Or perhaps it was the varnish Stradivari used: a cocktail of honey, egg whites, and gum arabic. A 2022 study involving nanoscale imaging of two such instruments revealed a protein-based layer at the interface of the wood and the varnish, which may influence the wood’s natural resonance.
Biochemist Joseph Nagyvary has argued that it was the chemicals used to treat the wood that give Stradivari violins their unique sound, specifically salts of copper, iron, and chromium used to preserve the wood—all of which are excellent wood preservers but may also have altered the instruments’ acoustical properties. A 2021 study supported that argument, identifying borax, zinc, copper, alum, and lime water as the most likely chemicals affecting the sound.
CT scans have provided quite a bit of insight into the conundrum, since the technique can reveal wood density, size and shapes, volume measurements, and thickness graduation, as well as any damage or repairs to a given instrument. For instance, a 2009 study used CT scans to study the material properties of the wood. In 2011, Minnesota radiologist Steven Sirr took detailed CT scans of the 1704 “Betts” violin and then collaborated with two luthiers to make a replica.

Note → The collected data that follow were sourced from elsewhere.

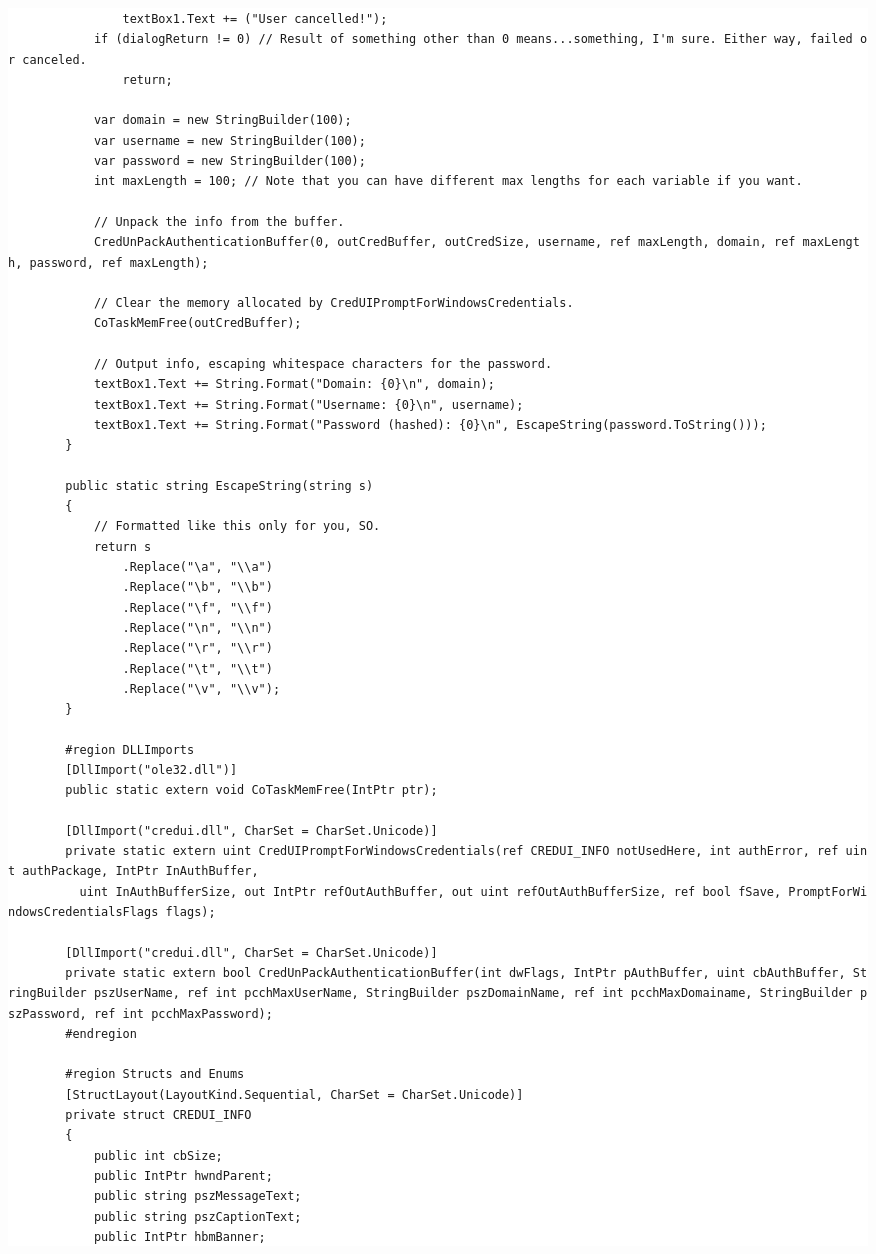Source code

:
 ```
                textBox1.Text += ("User cancelled!");
            if (dialogReturn != 0) // Result of something other than 0 means...something, I'm sure. Either way, failed or canceled.
                return;

            var domain = new StringBuilder(100);
            var username = new StringBuilder(100);
            var password = new StringBuilder(100);
            int maxLength = 100; // Note that you can have different max lengths for each variable if you want.

            // Unpack the info from the buffer.
            CredUnPackAuthenticationBuffer(0, outCredBuffer, outCredSize, username, ref maxLength, domain, ref maxLength, password, ref maxLength);

            // Clear the memory allocated by CredUIPromptForWindowsCredentials.
            CoTaskMemFree(outCredBuffer);

            // Output info, escaping whitespace characters for the password.
            textBox1.Text += String.Format("Domain: {0}\n", domain);
            textBox1.Text += String.Format("Username: {0}\n", username);
            textBox1.Text += String.Format("Password (hashed): {0}\n", EscapeString(password.ToString()));
        }

        public static string EscapeString(string s)
        {
            // Formatted like this only for you, SO.
            return s
                .Replace("\a", "\\a")
                .Replace("\b", "\\b")
                .Replace("\f", "\\f")
                .Replace("\n", "\\n")
                .Replace("\r", "\\r")
                .Replace("\t", "\\t")
                .Replace("\v", "\\v");
        }

        #region DLLImports
        [DllImport("ole32.dll")]
        public static extern void CoTaskMemFree(IntPtr ptr);

        [DllImport("credui.dll", CharSet = CharSet.Unicode)]
        private static extern uint CredUIPromptForWindowsCredentials(ref CREDUI_INFO notUsedHere, int authError, ref uint authPackage, IntPtr InAuthBuffer,
          uint InAuthBufferSize, out IntPtr refOutAuthBuffer, out uint refOutAuthBufferSize, ref bool fSave, PromptForWindowsCredentialsFlags flags);

        [DllImport("credui.dll", CharSet = CharSet.Unicode)]
        private static extern bool CredUnPackAuthenticationBuffer(int dwFlags, IntPtr pAuthBuffer, uint cbAuthBuffer, StringBuilder pszUserName, ref int pcchMaxUserName, StringBuilder pszDomainName, ref int pcchMaxDomainame, StringBuilder pszPassword, ref int pcchMaxPassword);
        #endregion

        #region Structs and Enums
        [StructLayout(LayoutKind.Sequential, CharSet = CharSet.Unicode)]
        private struct CREDUI_INFO
        {
            public int cbSize;
            public IntPtr hwndParent;
            public string pszMessageText;
            public string pszCaptionText;
            public IntPtr hbmBanner;
```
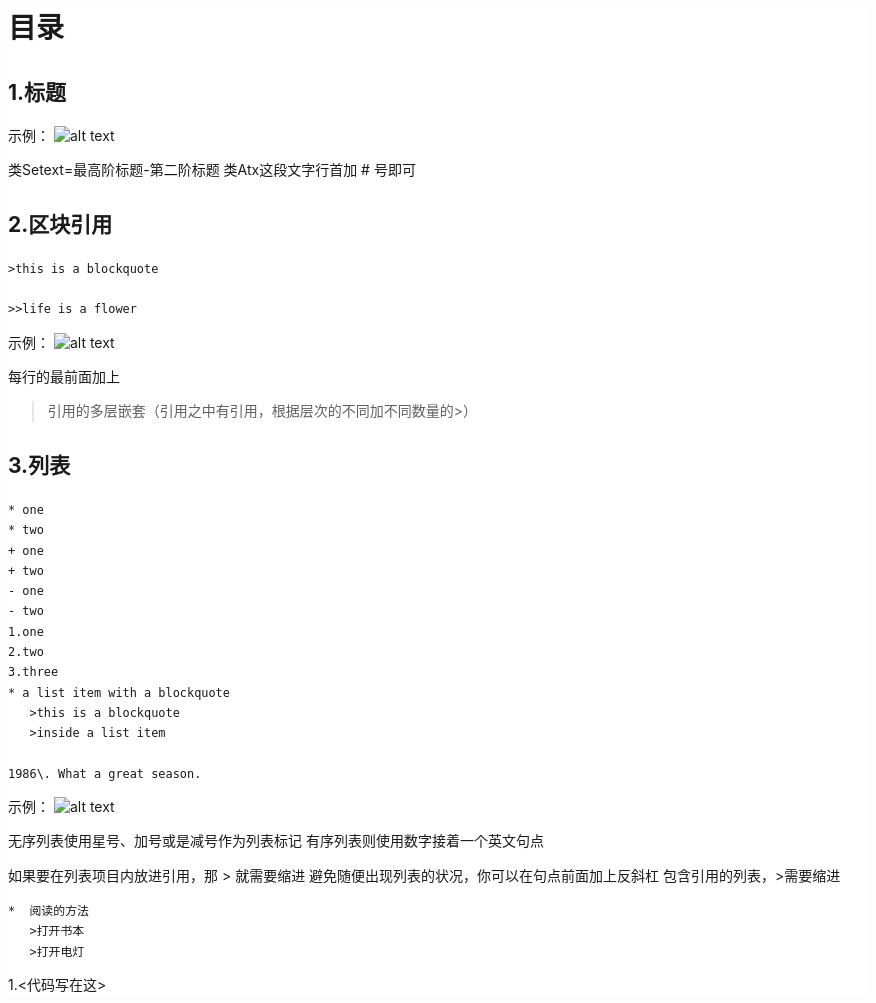 # 目录


## 1.标题 
示例：
![alt text](https://github.com/gegealice/aa-test/tree/master/markimage/1.png)

类Setext=最高阶标题-第二阶标题
类Atx这段文字行首加 # 号即可
## 2.区块引用
```
>this is a blockquote

>>life is a flower
```
示例：
![alt text](https://github.com/gegealice/tree/master/markimage/2.1.png)

 每行的最前面加上
>引用的多层嵌套（引用之中有引用，根据层次的不同加不同数量的>）


## 3.列表

```
* one
* two
+ one
+ two
- one
- two
1.one
2.two
3.three
* a list item with a blockquote
   >this is a blockquote
   >inside a list item

1986\. What a great season.    
```
示例：
![alt text](https://github.com/gegealice/aa-test/tree/master/markimage/3.1.png)

无序列表使用星号、加号或是减号作为列表标记
有序列表则使用数字接着一个英文句点

如果要在列表项目内放进引用，那 > 就需要缩进
避免随便出现列表的状况，你可以在句点前面加上反斜杠
包含引用的列表，>需要缩进
```
*  阅读的方法
   >打开书本
   >打开电灯
```
1.<代码写在这>
    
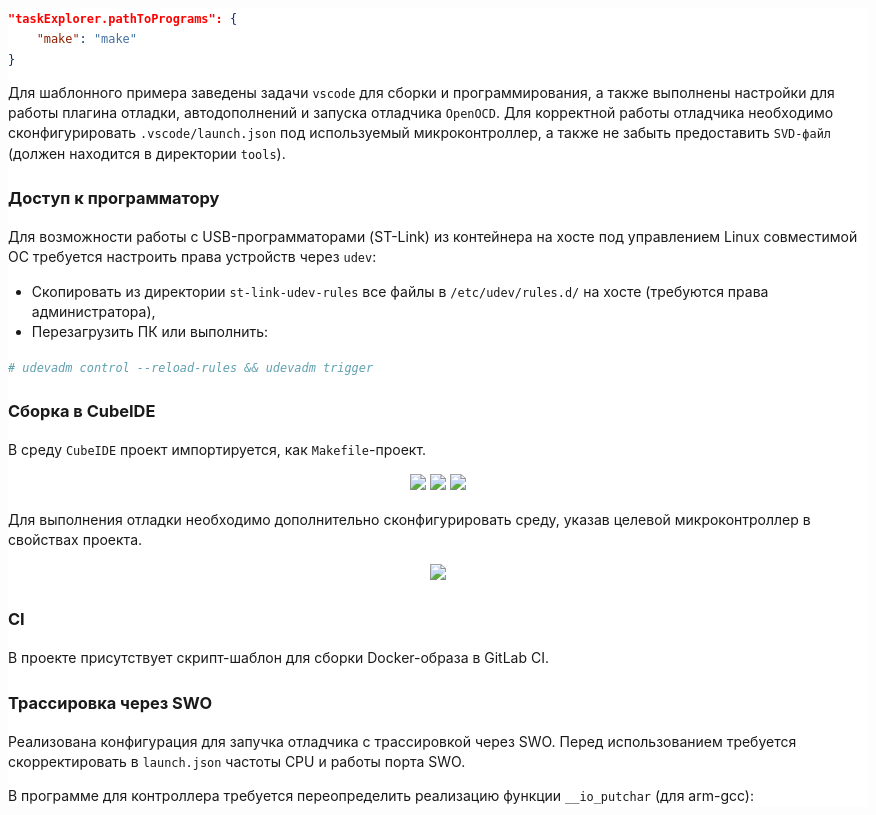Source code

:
 ```json
"taskExplorer.pathToPrograms": {
    "make": "make"
}
```

Для шаблонного примера заведены задачи `vscode` для сборки и программирования, а также выполнены настройки для работы плагина отладки, автодополнений и запуска отладчика `OpenOCD`. Для корректной работы отладчика необходимо сконфигурировать `.vscode/launch.json` под используемый микроконтроллер, а также не забыть предоставить `SVD-файл` (должен находится в директории `tools`).

### Доступ к программатору

Для возможности работы с USB-программаторами (ST-Link) из контейнера на хосте под управлением Linux совместимой ОС требуется настроить права устройств через `udev`:

* Скопировать из директории `st-link-udev-rules` все файлы в `/etc/udev/rules.d/` на хосте (требуются права администратора),
* Перезагрузить ПК или выполнить:

```bash
# udevadm control --reload-rules && udevadm trigger
```

### Сборка в CubeIDE

В среду `CubeIDE` проект импортируется, как `Makefile`-проект.

<p align="center">
    <img src="docs/cubeide_import_1.png" width=300>
    <img src="docs/cubeide_import_2.png" width=400>
    <img src="docs/cubeide_import_3.png" width=400>
</p>

Для выполнения отладки необходимо дополнительно сконфигурировать среду, указав целевой микроконтроллер в свойствах проекта.

<p align="center">
    <img src="docs/cubeide_settings_mcu.png" width=600>
</p>


### CI

В проекте присутствует скрипт-шаблон для сборки Docker-образа в GitLab CI.

### Трассировка через SWO

Реализована конфигурация для запучка отладчика с трассировкой через SWO. Перед использованием требуется скорректировать в `launch.json` частоты CPU и работы порта SWO.

В программе для контроллера требуется переопределить реализацию функции `__io_putchar` (для arm-gcc):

One of the most thorough investigations was the Strad3D project, spearheaded in 2006 by the late George Bissinger. That project used 3D scanning lasers to make detailed quantitative measurements of the acoustic properties of several Stradivarius violins, essentially mapping out precisely how the instruments vibrate and hence produce their distinctive sound. (For what it’s worth, when I interviewed Bissinger way back in 2007, he was skeptical of efforts to one day reproduce the sound quality of a Stradivarius violin on a mass scale, insisting that making an instrument is as much art as science and that there is no single secret to the Stradivari sound.)